Tortures documented by a bipartisan task force for the Constitution Project included simulated drowning, forced nudity, sexual humiliation, slapping and slamming against walls, beatings, extremes of heat and cold, prolonged restraint in painful stress positions, prolonged sleep deprivation, long-term detention in the dark, confinement in small spaces with insects and prolonged exposure to loud noises.
Begun in 2009, the 6,000-page “torture report” was formally adopted by Senate Intelligence in December 2012. A bipartisan majority of the committee voted in April to publicly release a 500-page executive summary. Burr joined that majority – after receiving a letter from more than 190 North Carolinian faith leaders as well as emails, postcards and phone calls from many more Tar Heels. We are grateful he listened to North Carolinians who contacted him for 18 months, asking him to help make the report public.
Sadly, President Obama then gave the job of redacting the summary of CIA conduct to the CIA. The fox guarded these hens by blacking out enough to make the document unintelligible. Senators have objected to the excessive redaction, and the summary remains secret (let alone the other 5,500 pages). Some think the Obama administration was hoping a Republican takeover of the Senate would bury the report for good.
Poised to chair the intelligence committee, Burr now has additional influence to help get the report out. And tackling U.S. torture is not a partisan issue. By shining light on CIA rendition and torture and on our state’s considerable role in torture-related aviation, Burr would be giving us the moral leadership we’ve been missing from most leaders of both parties.
Two Democratic governors received authoritative documentation of North Carolina’s part in torture and apparently did nothing. Prominent Republicans who have called for torture transparency include Rep. Asa Hutchinson, Sen. John McCain, Sen. Lindsey Graham and retired Army Brigadier General David Irvine. A September survey by Raleigh’s own Public Policy Polling found that a majority of Americans of all political stripes want the Senate torture report released.
Furthermore, the international community is urging it.
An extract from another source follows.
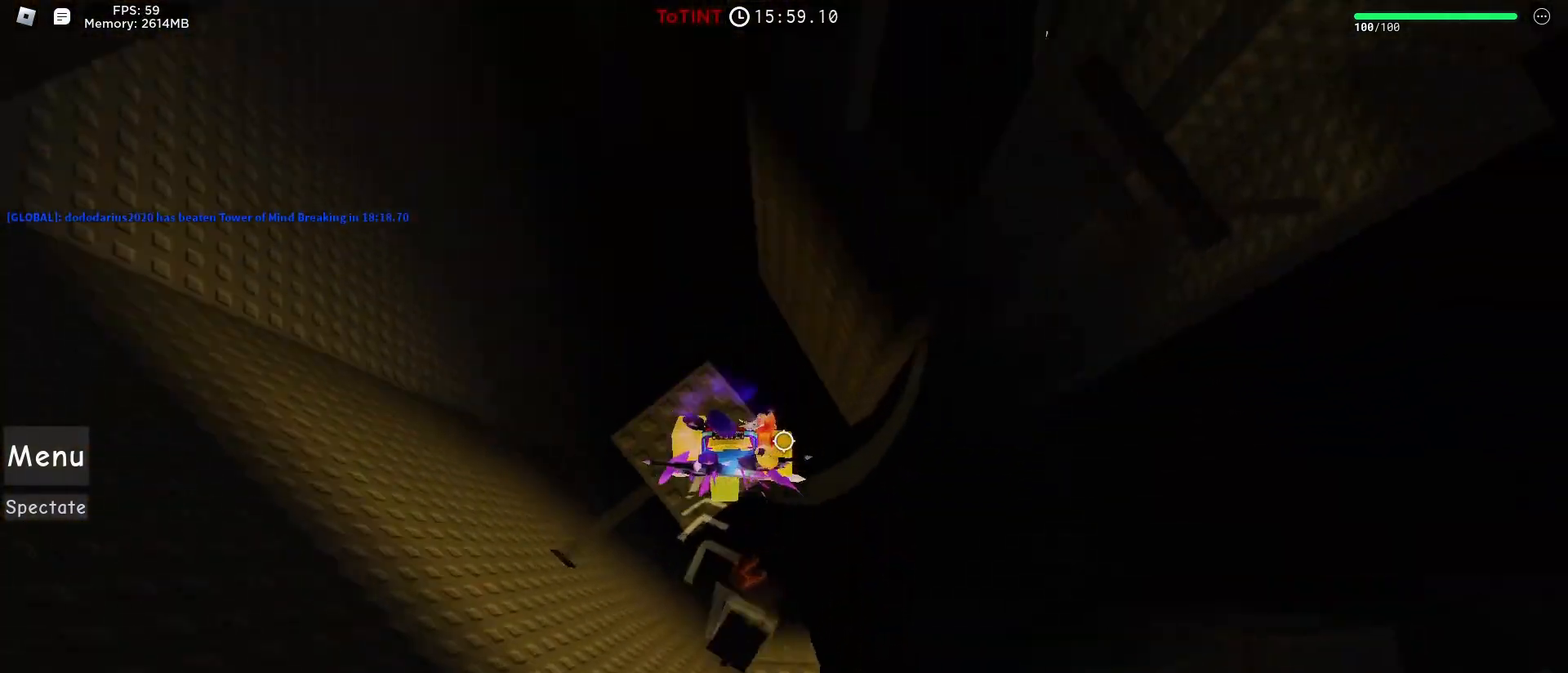
{"keys": ["d", "space"], "mouse": [], "events": [[67, "space", "down"], [117, "space", "up"], [167, "w", "down"], [400, "w", "up"], [467, "space", "down"]]}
In October, a dozen Nobel laureates called on President Obama for “full disclosure to the American people of the extent and use of torture and rendition by American soldiers, operatives, and contractors, as well as the authorization of torture and rendition by American officials.” Among the Nobel winners were F.W. de Klerk, former president of apartheid South Africa, and anti-apartheid leader Archbishop Desmond Tutu.
Our safety and our democracy are best defended by coming clean on torture and dealing with what we learn. People of faith and conscience from all political parties want us to confront the truth and take responsibility for it. We call on Burr, even before he assumes the Senate Intelligence chairmanship, to work with outgoing intelligence leaders and our president to help usher in the transparency that the American people support by releasing the entire “torture report” now, with minimal censorship. Burr needs to lead our state and our nation to higher ground on this shameful unresolved issue.
The Rev. George Reed is executive director of the N.C. Council of Churches. Dr. Christina Cowger is coordinator of North Carolina Stop Torture Now.